Last September, MSCI launched the MSCI Sustainability Institute, an investor education hub offering academics and policymakers access to sustainability data, metrics and models. Linda-Eling Lee, the former head of global ESG and climate research at MSCI, is the institute’s head and founding director.
MSCI then split Lee’s former role into two. Laura Nishikawa, a 13-year MSCI veteran, was made head of ESG research, and Oliver Marchand, former CEO and co-founder of Carbon Delta, was appointed head of climate research. MSCI acquired the Zurich-based climate change scenario analytics firm in 2019.
According to Lester, MSCI’s ESG and climate researchers continue to work “very closely together.” He adds that nature and biodiversity are “good examples of their overlapping interests”, but this is also a “multifaceted problem”.
A significant part of MSCI’s expertise in climate modelling also comes from geospatial modelling, adds Lester. “This is very critical in an area like nature and biodiversity, where there are questions about what we can do to help investors think about which companies are operating near environmentally sensitive areas or potentially involved in deforestation.”
Lester says sustainable investing, which saw a period of “enormous enthusiasm” some years back, has recently seen fund outflows amid international conflicts and politicisation in the US.
However, he emphasises that considering ESG factors remains crucial when assessing the risks associated with investing in a company or an asset. “We, at MSCI, will continue to sharpen the tools we provide to investors [for] thinking about the risks, and, potentially, what are the investible opportunities associated with the transition to the green economy?”
Up to investors
Is Lester keeping an eye on any market indicators this year? He says: “I’m fundamentally not a market timer. When I headed an investment desk, it was 100% systematic. Markets are very hard to time, and that’s fundamentally a professional activity.”

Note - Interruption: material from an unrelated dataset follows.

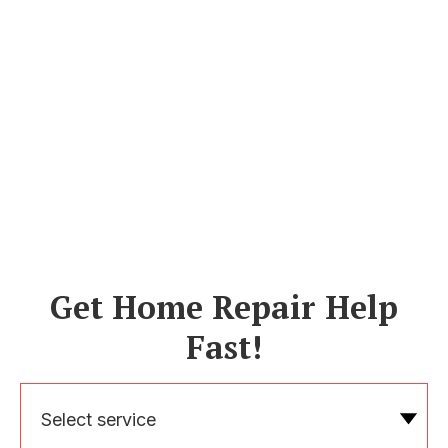
Get Home Repair Help
Fast!
Select service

Instead, Lester looks at the trade-off between valuation and momentum. In some emerging markets, like India and Mexico, valuations are at or close to all-time highs. In other markets, like China, valuations are closer to historical lows.

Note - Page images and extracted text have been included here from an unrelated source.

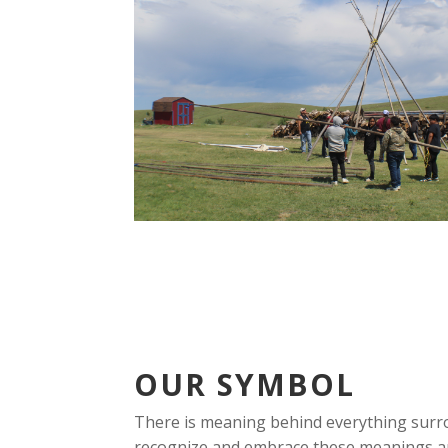
OUR SYMBOL
There is meaning behind everything surr
recognize and embrace these meanings a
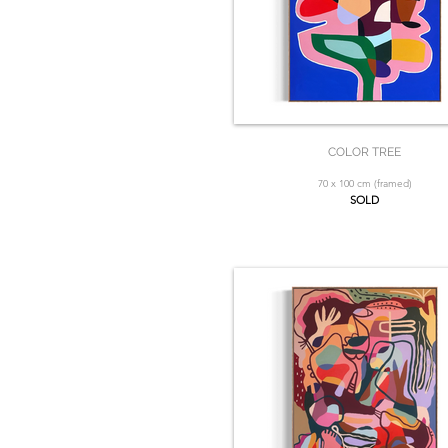
COLOR TREE
70 x 100 cm (framed)
SOLD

He adds that all MSCI can do is provide the metrics, and it is up to investors to decide what to do. “But once you look at that metric, the question always comes: ‘Well, does the valuation metrics say that, therefore, it’s now time to get in? Or do the valuation metrics say there are ongoing issues in these markets which need further education before it’s time to get in?”
That, he adds, is up to the investment professionals.